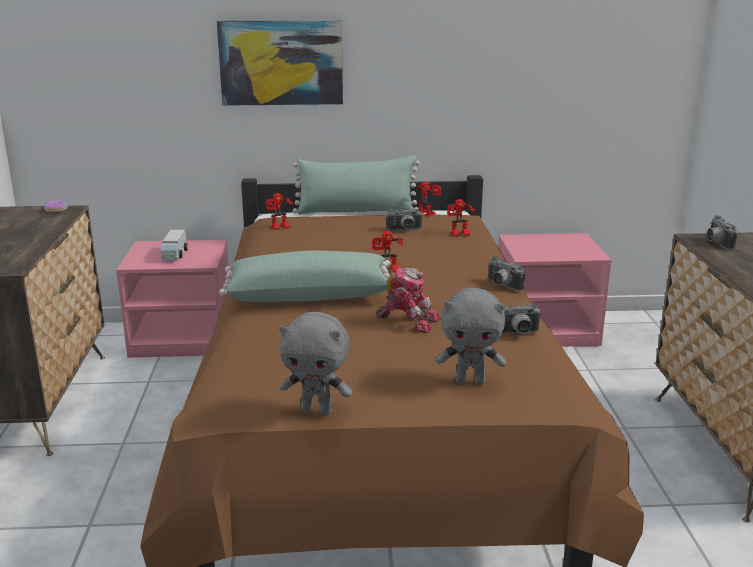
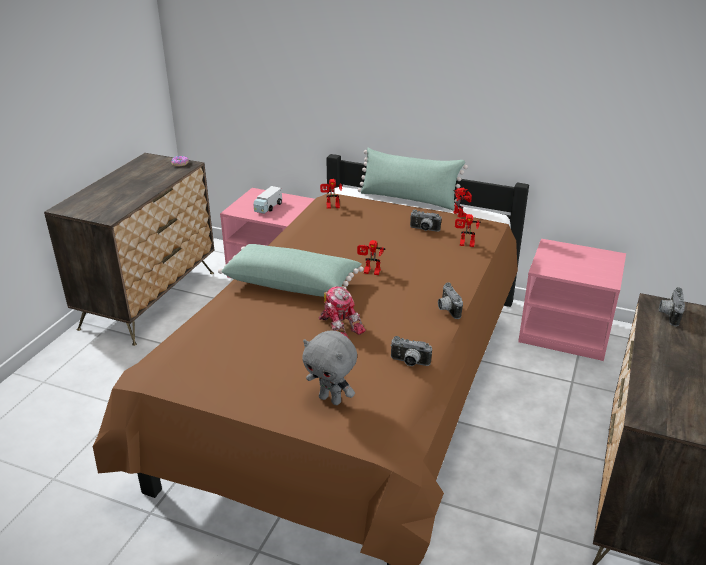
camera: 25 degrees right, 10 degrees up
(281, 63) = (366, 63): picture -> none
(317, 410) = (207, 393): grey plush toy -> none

********************

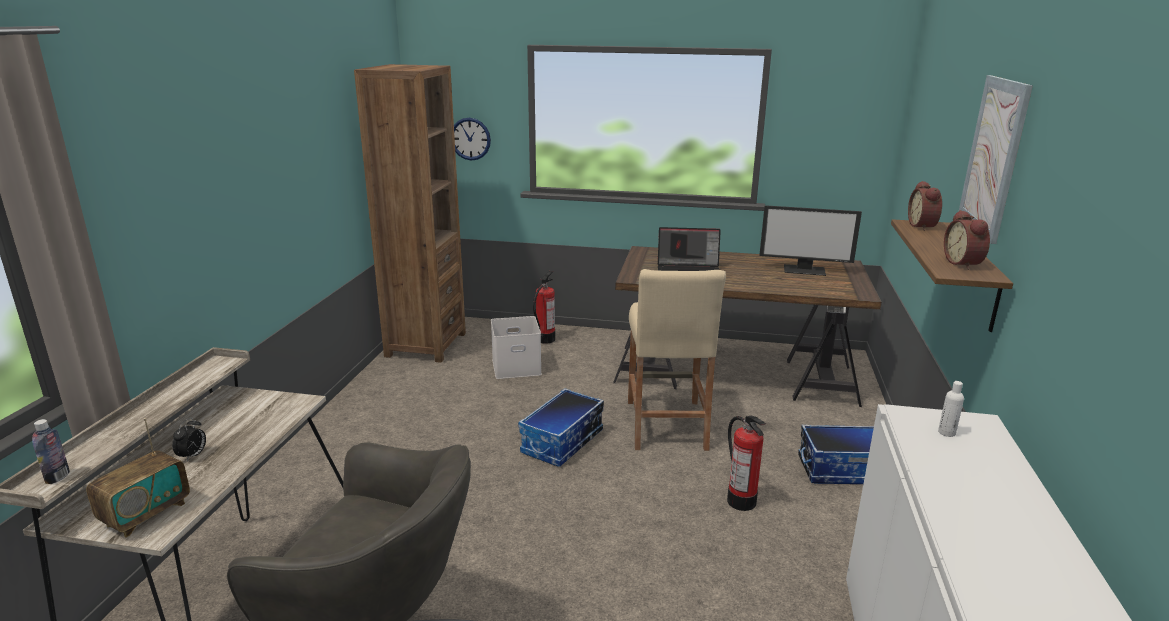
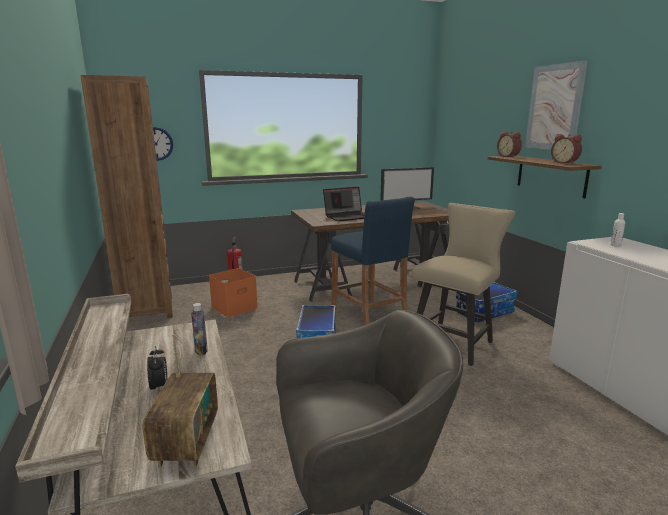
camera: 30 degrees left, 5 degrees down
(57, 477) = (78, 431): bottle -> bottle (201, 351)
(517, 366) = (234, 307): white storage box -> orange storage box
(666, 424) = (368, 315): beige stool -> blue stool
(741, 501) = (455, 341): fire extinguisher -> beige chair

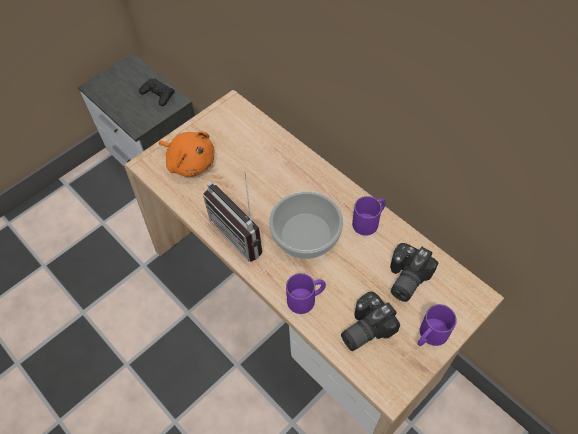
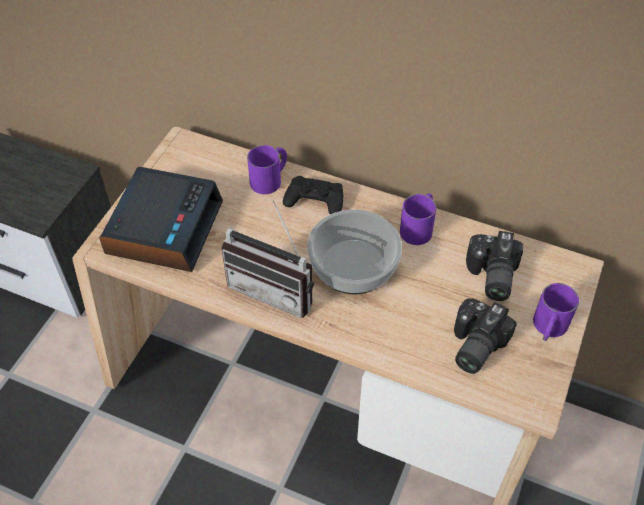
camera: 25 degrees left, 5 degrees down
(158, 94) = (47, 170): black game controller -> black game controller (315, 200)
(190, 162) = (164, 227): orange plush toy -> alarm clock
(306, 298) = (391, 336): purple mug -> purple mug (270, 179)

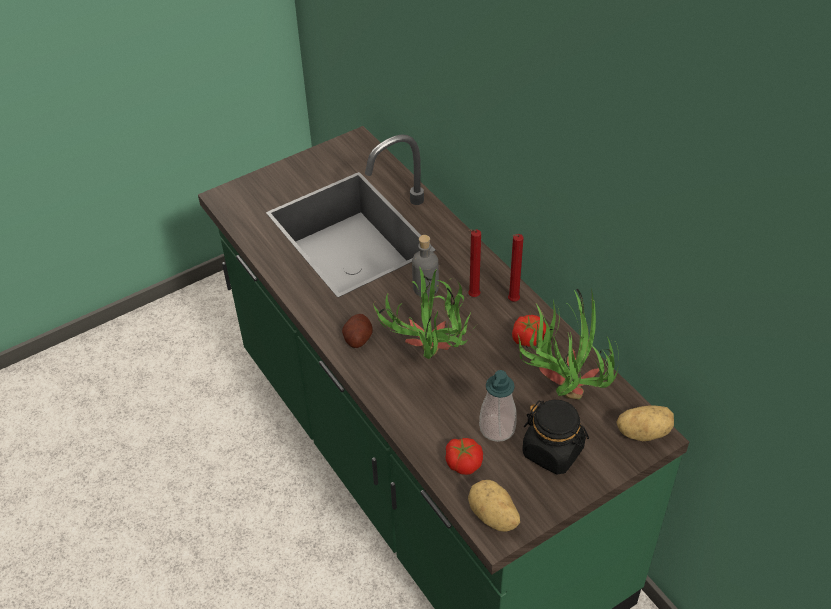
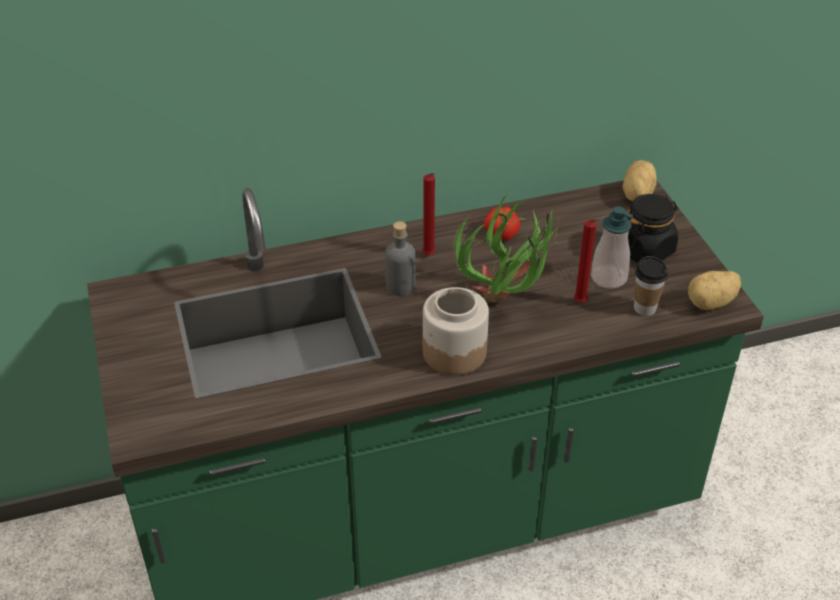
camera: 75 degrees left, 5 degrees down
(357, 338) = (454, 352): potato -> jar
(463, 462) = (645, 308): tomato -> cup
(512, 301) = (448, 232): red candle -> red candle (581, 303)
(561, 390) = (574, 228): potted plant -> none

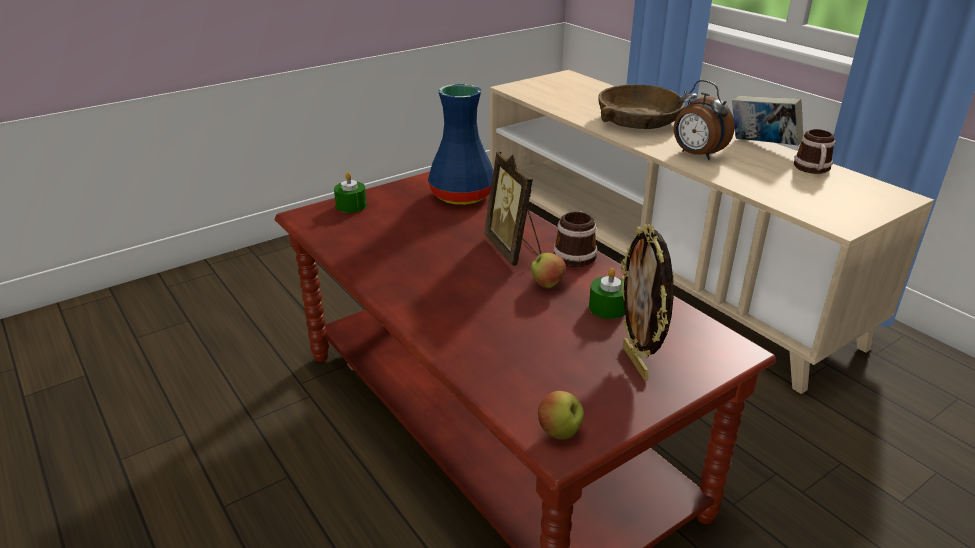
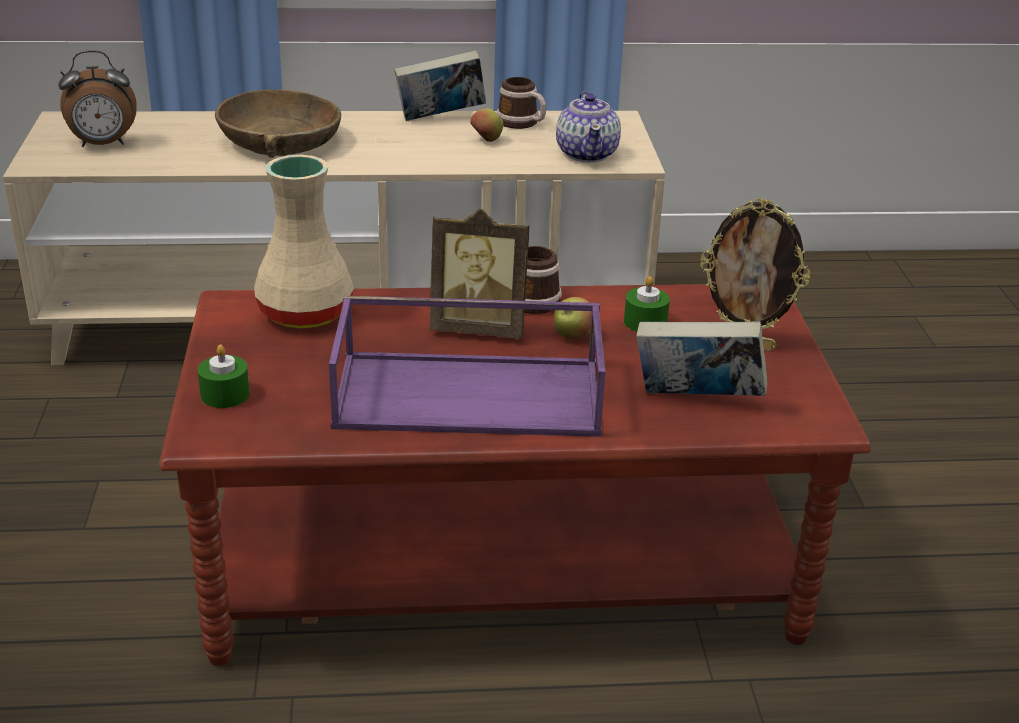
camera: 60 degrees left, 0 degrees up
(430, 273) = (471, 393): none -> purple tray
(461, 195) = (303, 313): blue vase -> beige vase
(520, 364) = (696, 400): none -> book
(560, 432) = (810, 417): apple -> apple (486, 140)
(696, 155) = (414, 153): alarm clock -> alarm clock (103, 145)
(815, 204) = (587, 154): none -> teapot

********************

**EXERCISE DIRECTIONS**
Set down, unchanged, only those lines above that fall between the line with "(520, 364) = (696, 400): none -> book" and the line with "(815, 204) = (587, 154): none -> teapot", the two end lines included.

**TASK SOLUTION**
(520, 364) = (696, 400): none -> book
(560, 432) = (810, 417): apple -> apple (486, 140)
(696, 155) = (414, 153): alarm clock -> alarm clock (103, 145)
(815, 204) = (587, 154): none -> teapot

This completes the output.